Pek çok oyuncağın kendine has ses yetenekleri vardır (kornalar, ziller ve diğer müzik aletleri), sesi oyun için bir teşvik olarak kullanmak (neden ve sonuç oyuncakları) veya becerileri öğretmek için sesi kullanmak (elektronik oyunlar) için tasarlanmıştır. Rahatlatmak, teşvik etmek veya ödüllendirmek için kullanılan ses, rahatsız edici veya korkutucu olarak algılandığında, çocuk geri çekilebilir ve katılmayı reddedebilir. Oyun etkileşimlerinden kaynaklanan tesadüfi gürültü de aynı derecede önemlidir; iyi vakit geçiren çocuklar tipik olarak gürültülüdür ve oyunun hareketine uygun ani yoğun ses patlamaları üretirler. İşitsel savunmacılığa sahip çocuklar, genellikle gruplar halinde oynamak gibi resmi olmayan etkinliklerden ve doğum günü partileri gibi daha resmi sosyal etkinliklerden çekilirler.


İşitsel duyarlılık, çocuğun burada ve şimdiki oyun deneyimlerini sınırlayan bir işlemleme sorunudur. Buradaki endişe, bu tür aktivite kısıtlamasının daha karmaşık sosyal, fiziksel ve bilişsel becerilerde uzun vadeli sekellere sahip olabileceğidir.


Yerçekimi Güvensizliği


Yerçekimsel güvensizlik, bireyin hareket veya pozisyon değişikliği ile ilgili olarak mantıksız korku, endişe veya sıkıntı hissetmesi durumudur (Ayres, 2005; May-Benson & Koomar, 2007; Parham & Mailloux, 2005). Küçük çocuklar tipik olarak hareketle ilgili deneyimlerinden zevk alırlar. Hareket etmek ve vücudu keşfetmek için kullanmak ilk yıllarda oyunun önemli parçaları olduğundan, yerçekimi güvensizliği gibi bir bozukluğun birçok oyun deneyimini nasıl bozabileceğini hayal etmek kolaydır.



Yerçekimi güvensizliği belirtileri gösteren çocukların ebeveynleri, çocukları küçükken, hareketle ilgili erken sıkıntı belirtilerini sıklıkla hatırlarlar.

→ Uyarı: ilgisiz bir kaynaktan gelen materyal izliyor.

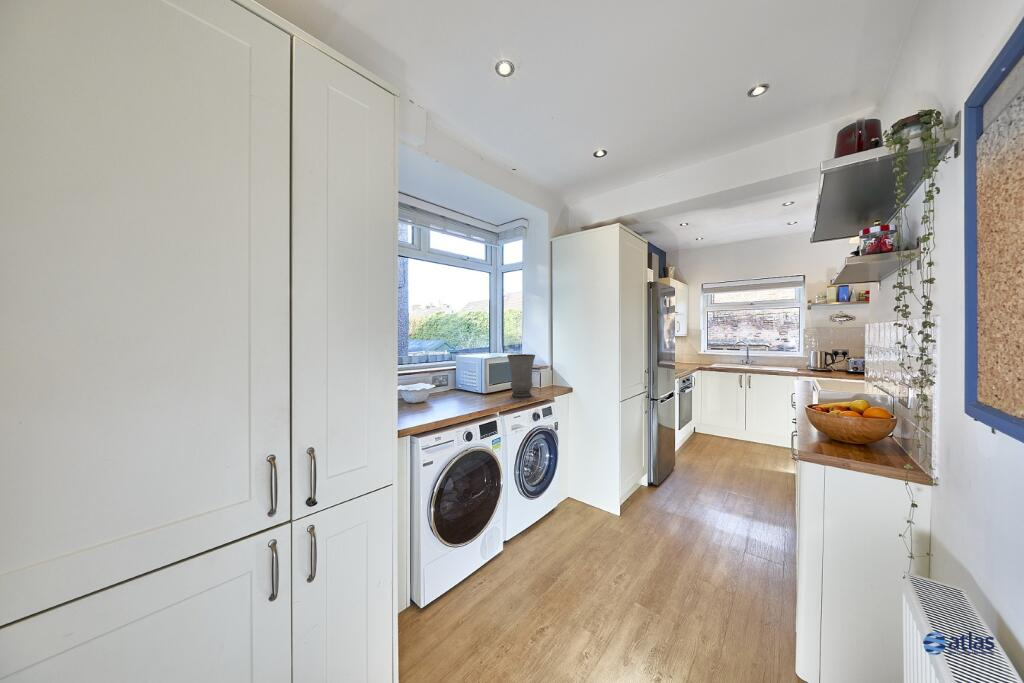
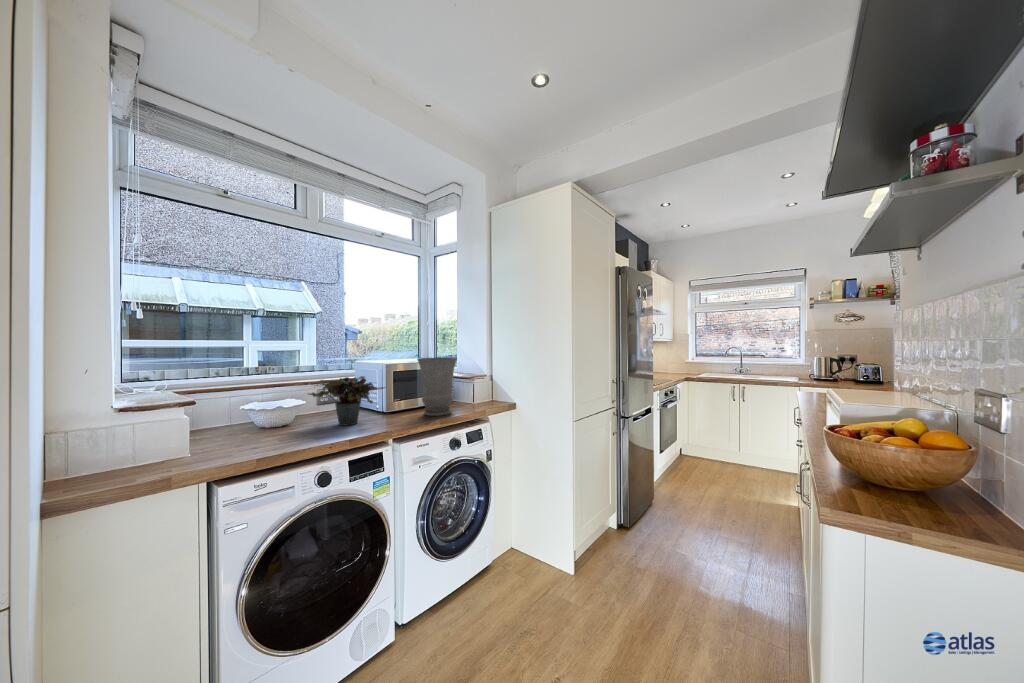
potted plant: none [439,368,491,403] -> present [308,376,385,426]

Tepkileri nedeniyle, bu çocukların sallanma, hoplama veya uzayda başka bir şekilde hareket ettirilme olasılıkları daha düşüktür, bu da aldıkları vestibüler duyu miktarını azaltır. Vestibüler sistemin stimülasyonu normalde kas tonusunun gelişimi (özellikle ekstansör kasların), baş ve göz hareketlerinin koordinasyonu, denge ve denge reaksiyonları ve iki taraflı koordinasyon gibi nörolojik temelli fonksiyonlara katkıda bulunduğundan (Lane, 2002; Parham & Mailloux, 2005), hareket aktivitelerine katılmayan çocuklar, bu fonksiyonların optimal olmayan gelişimi için risk altındadır. Bu, bir duyusal işlemleme sorunu oyun davranışına müdahale ettiğinde ve bu da duyusal işlemlemeyi etkilediğinde ortaya çıkan özyinelemeli döngünün başka bir örneğidir. Hareketi hoş bulmayan bir çocuk, çok fazla hareket hissi yaratan oyun türüne nadiren girer. Bu duyum olmadan çocuğun sinir sistemi, oyunda ve çocuğun yaşamının diğer yönlerinde kullanılan daha karmaşık hareket becerilerini geliştirmek için gereken uyarıyı alamaz.


Daha genel bir düzeyde, sık sık korku veya endişe hali içinde olmak, sosyal etkileşimlere katılma ve yeni durumları keşfetme arzusunu sınırlar. Ayres'e (2005) göre, “Eğer çocuk-toprak ilişkisi güvenli değilse, o zaman diğer tüm ilişkiler optimalden daha az olmaya yatkındır” .


Vestibüler-Bilateral ve Sıralama Bozuklukları


Ayres (1979, 1989, 2005) vestibüler-bilateral ve sıralama bozukluklarını zayıf duruş mekanizmaları, yetersiz bilateral entegrasyon, yetersiz yanıt veren vestibüler sistemler ve sıralama ile ilgili zorluklar olarak tanımlamıştır. Bu tür problemler, çocuğun akademik görevleri ve belirli fiziksel becerileri yerine getirme becerisini ciddi şekilde engelleyebilse de, diğer duyu bütünleme bozukluklarına göre nispeten daha belirsizdir. Benzer şekilde, vestibüler-bilateral ve sıralama bozuklukları ile oyun arasındaki ilişki de belirsiz ve tanımlanması zor olabilir.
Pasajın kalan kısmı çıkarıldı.